Stefano Carrer, Il Sole 24 Ore 10/10/2012, 10 ottobre 2012
CINA E GIAPPONE LITIGANO, L’AUTO SOFFRE
La questione non è bilaterale, ma di interesse mondiale: il Fondo Monetario Internazionale ha espresso ieri preoccupazione per le possibili conseguenze sull’economia globale del contenzioso territoriale tra Cina e Giappone, nel giorno in cui le case automobilistiche nipponiche hanno reso noto un vero e proprio crollo delle vendite sul mercato cinese. Il boicottaggio dei marchi giapponesi – legato all’esplodere del contrasto sulle isolette disabitate Senkaku – ha infatti provocato a settembre un tonfo generalizzato delle loro consegne sul principale mercato mondiale dell’auto: Toyota – 48,9%, Honda -40,5%, Suzuki -42,5%, Nissan -35,3%, Mazda -35 per cento.

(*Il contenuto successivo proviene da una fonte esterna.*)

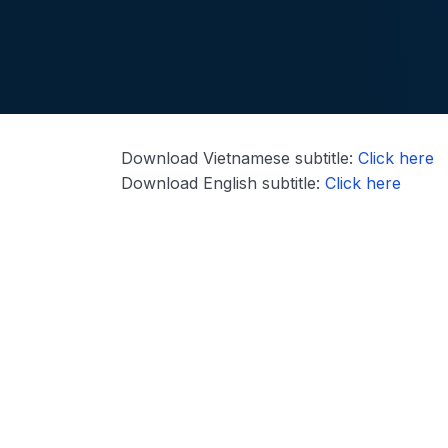
Download Vietnamese subtitle:
Click here
Download English subtitle:
Click here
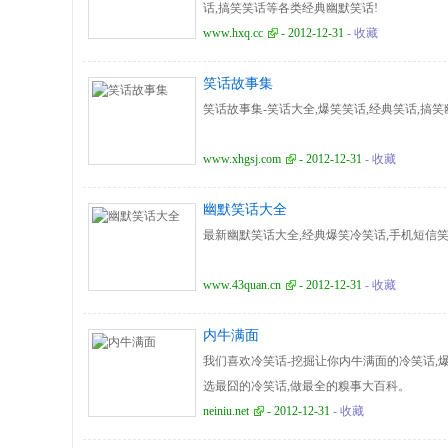
话,搞笑笑话等各类经典幽默笑话!
www.hxq.cc
- 2012-12-31
- 收藏
笑话故事集
笑话故事集-笑话大全,爆笑笑话,经典笑话,搞笑
www.xhgsj.com
- 2012-12-31
- 收藏
幽默笑话大全
最新幽默笑话大全,经典爆笑冷笑话,手机短信
www.43quan.cn
- 2012-12-31
- 收藏
内牛满面
我们喜欢冷笑话-挖掘让你内牛满面的冷笑话,爆
选最囧的冷笑话,做最全的糗事大百科。
neiniu.net
- 2012-12-31
- 收藏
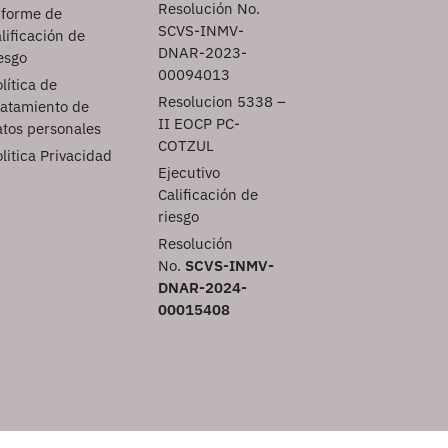
Resolución No.
nforme de
SCVS-INMV-
lificación de
DNAR-2023-
esgo
00094013
lítica de
Resolucion 5338 –
ratamiento de
II EOCP PC-
atos personales
COTZUL
litica Privacidad
Ejecutivo
Calificación de
riesgo
Resolución
No.
SCVS-INMV-
DNAR-2024-
00015408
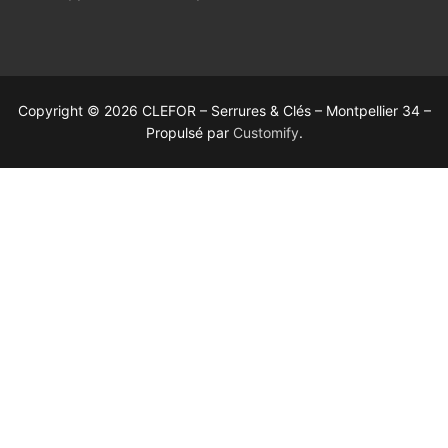
Copyright © 2026 CLEFOR – Serrures & Clés – Montpellier 34 –
Propulsé par
Customify
.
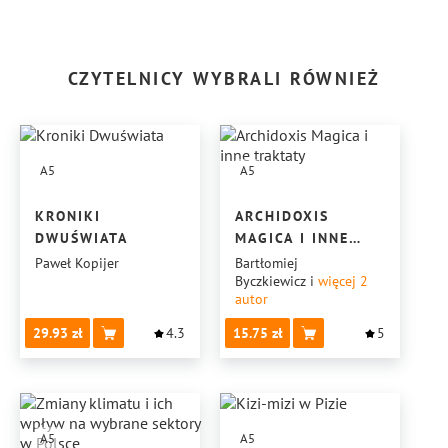
CZYTELNICY WYBRALI RÓWNIEŻ
A5
A5
KRONIKI
ARCHIDOXIS
DWUŚWIATA
MAGICA I INNE
TRAKTATY
Paweł Kopijer
Bartłomiej
Byczkiewicz
i
więcej 2
autor
29.93
4.3
15.75
5
A5
A5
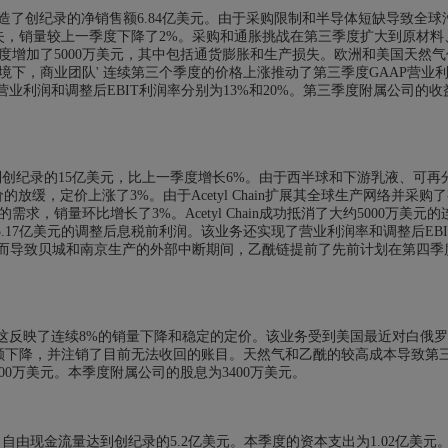
在第三季度创造了创纪录的净销售额6.84亿美元。由于采购限制和半导体短缺导致全球
失，销量较上一季度下降了2%。采购和通胀挑战在第三季度扩大到原材料
度增加了5000万美元，其中包括通货膨胀和生产损失。欧洲和美国天然气
境下，商业团队' 连续第三个季度的价格上涨推动了第三季度GAAP营业
AAP营业利润和调整后EBIT利润率分别为13%和20%。第三季度附属公司的收
售额达到创纪录的15亿美元，比上一季度增长6%。由于西半球和下游乳液、可再
放缓，定价上涨了3%。由于Acetyl Chain扩展其全球生产网络并采购
销量环比增长了3%。Acetyl Chain成功抵消了大约5000万美元的
.17亿美元的调整后息税前利润。该业务还实现了营业利润率和调整后EBI
减而导致贝城和南京生产的外部中断期间，乙酰链提前了先前计划在第四季
，这反映了连续8%的销量下降和稳定的定价。该业务受到美国最近对白俄
售额下降，并注销了目前无法收回的账目。天然气和乙酰的较高成本导致第
4600万美元。本季度附属公司的股息为3400万美元。
自由现金流量达到创纪录的5.2亿美元。本季度的资本支出为1.02亿美元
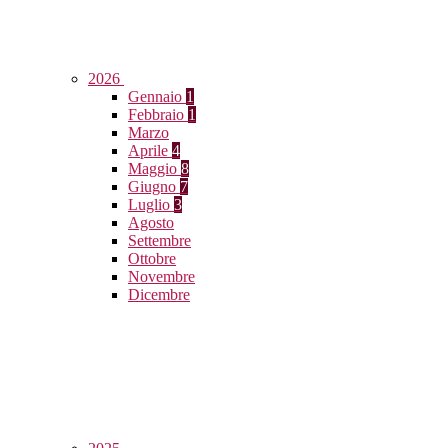
2026
Gennaio
1
Febbraio
1
Marzo
Aprile
4
Maggio
8
Giugno
7
Luglio
3
Agosto
Settembre
Ottobre
Novembre
Dicembre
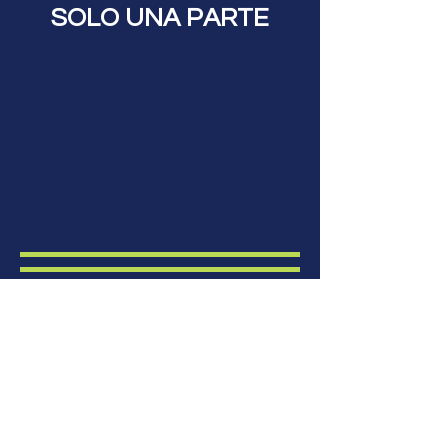
SOLO UNA PARTE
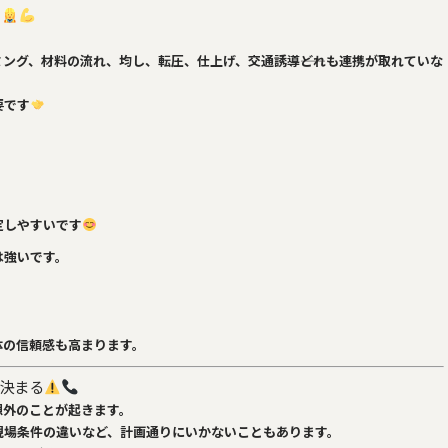
ング、材料の流れ、均し、転圧、仕上げ、交通誘導――どれも連携が取れていな
要です
。
定しやすいです
は強いです。
体の信頼感も高まります。
決まる
想外のことが起きます。
現場条件の違いなど、計画通りにいかないこともあります。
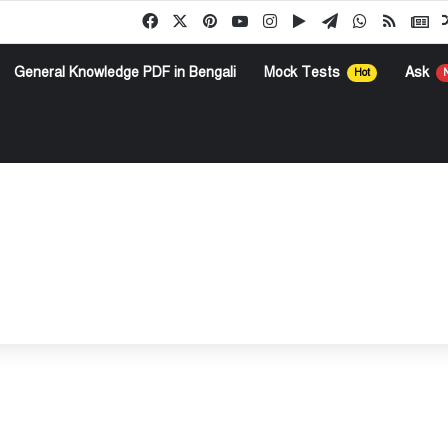
Facebook
X
Pinterest
YouTube
Instagram
Google Play
Telegram
WhatsApp
RSS
Go
General Knowledge PDF in Bengali
Mock Tests
Ask
Hot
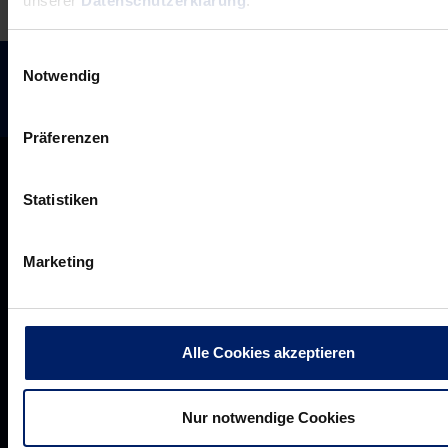
unserer
Datenschutzerklärung
.
Einwilligungsauswahl
Notwendig
Präferenzen
Statistiken
Marketing
Alle Cookies akzeptieren
Rhein-Neckar Löwen GmbH
Nur notwendige Cookies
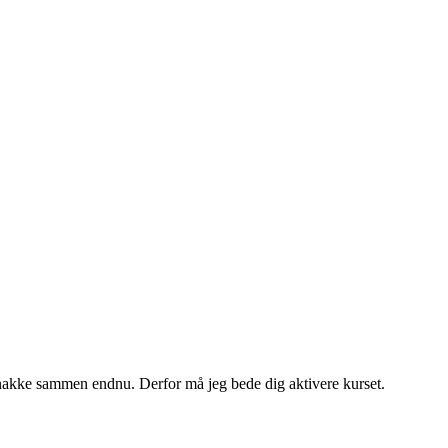
snakke sammen endnu. Derfor må jeg bede dig aktivere kurset.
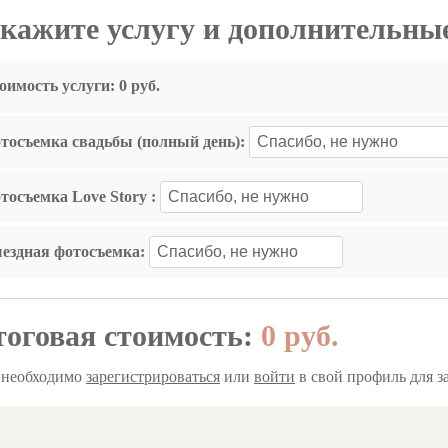
кажите услугу и дополнительны
оимость услуги:
0 руб.
тосъемка свадьбы (полный день):
тосъемка Love Story :
ездная фотосъемка:
оговая стоимость:
0
руб.
 необходимо
зарегистрироваться
или
войти
в свой профиль для з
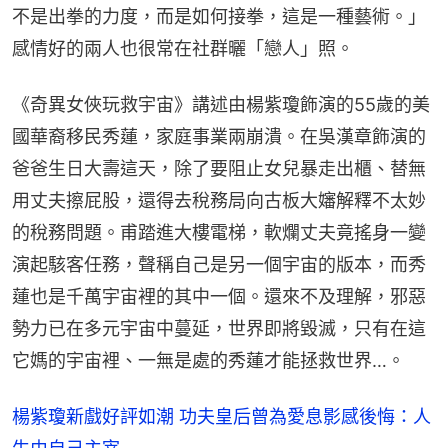
不是出拳的力度，而是如何接拳，這是一種藝術。」
感情好的兩人也很常在社群曬「戀人」照。
《奇異女俠玩救宇宙》講述由楊紫瓊飾演的55歲的美
國華裔移民秀蓮，家庭事業兩崩潰。在吳漢章飾演的
爸爸生日大壽這天，除了要阻止女兒暴走出櫃、替無
用丈夫擦屁股，還得去稅務局向古板大嬸解釋不太妙
的稅務問題。甫踏進大樓電梯，軟爛丈夫竟搖身一變
演起駭客任務，聲稱自己是另一個宇宙的版本，而秀
蓮也是千萬宇宙裡的其中一個。還來不及理解，邪惡
勢力已在多元宇宙中蔓延，世界即將毀滅，只有在這
它媽的宇宙裡、一無是處的秀蓮才能拯救世界…。
楊紫瓊新戲好評如潮 功夫皇后曾為愛息影感後悔：人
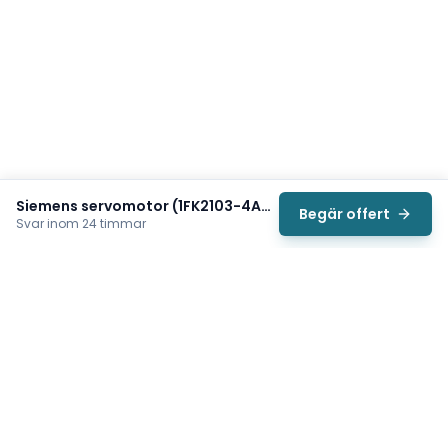
Siemens servomotor (1FK2103-4AG00-1MA0)
Begär offert
Svar inom 24 timmar
Svea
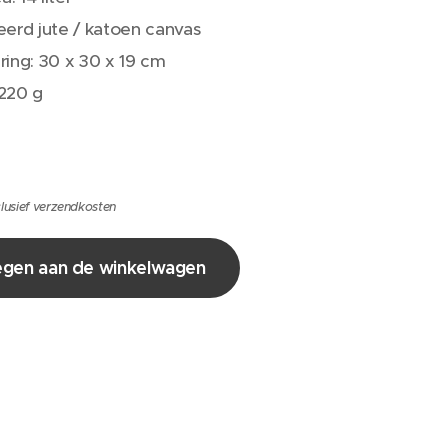
erd jute / katoen canvas
ing: 30 x 30 x 19 cm
220 g
lusief verzendkosten
gen aan de winkelwagen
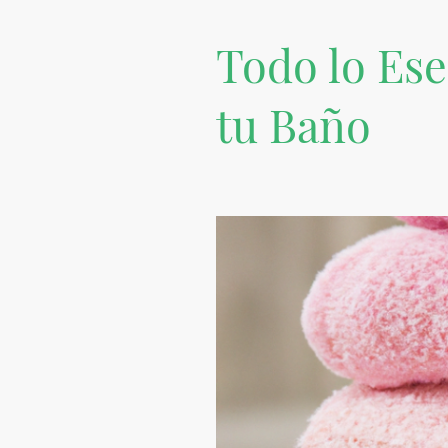
Todo lo Ese
tu Baño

Il paradosso è che la grande maggioranza di queste auto non vendute è realizzata presso le joint venture cinesi: a minori ricavi e profitti nei bilanci dei gruppi nipponici corrisponderà una più bassa produzione industriale in Cina. Tutto questo in un momento in cui il passo della crescita cinese e giapponese sta decelerando: lo stesso Fmi ha rivisto al ribasso le sue stime sul Pil cinese di quest’anno al 7,8% e quelle sul Pil giapponese al 2,2%, togliendo a entrambi i Paesi 0,2 punti percentuali rispetto alle stime di tre mesi fa. In realtà, vari esperti temono che il Giappone vada verso una recessione, visto il forte calo dell’export in agosto verso la Cina (-9,9%) e l’Europa (-22,9%).
«Se il problema bilaterale si aggravasse, porrebbe un rischio sulle attività economiche non solo regionali, ma globali», ha dichiarato Naoyuki Shinohara, vice managing director dell’Fmi, rilevando che le attuali previsioni del Fondo non contemplano gli effetti della potenziale escalation della disputa tra Tokyo e Pechino.
Secondo varie anticipazioni, le case giapponesi stanno decidendo di tagliare della metà la loro produzione in Cina, dove le scorte sono aumentate e non è consigliabile lanciare nuove campagne di marketing.
In Borsa sono sotto pressione i titoli dell’auto nipponica – già alle prese con la prima diminuzione a settembre (8,1%) delle vendite sul mercato domestico da 13 mesi – ma anche (a Hong Kong) quelli delle case cinesi in joint con i giapponesi come Dongfeng e Guangzhou Automobile. Peraltro è già evidente che costruttori tedeschi e sudcoreani – e i loro partner locali – si stiano avvantaggiando: le vendite Hyundai sono in rialzo del 15% in settembre, quelle di Audi del 20% e quelle di Bmw addirittura del 55 percento. Al di là del settore auto, anche alcuni gruppi elettronici e della distribuzione giapponese sono stati penalizzati, mentre il flusso di turisti cinesi verso il Giappone si è drasticamente ridotto.
Da registrare, infine, un altro sviluppo negativo derivante da un contenzioso territoriale: Giappone e Corea del Sud hanno deciso di lasciar scadere il 31 ottobre, senza rinnovarlo, l’accordo bilaterale di swap valutario da 70 miliardi di dollari (attivabile in caso di tensioni finanziarie internazionali).
Seul non ne ha chiesto il rinnovo, dopo l’aumento delle tensioni relative a un’isoletta – controllata dai coreani e rivendicata da Tokyo – chiamata Dokdo dagli uni e Takeshima dagli altri. Resterà in vigore una più modesta intesa di swap da 13 miliardi. Ormai da considerare in stand-by, inoltre, l’intesa di massima secondo cui Tokyo avrebbe cominciato a comprare bond sudcoreani.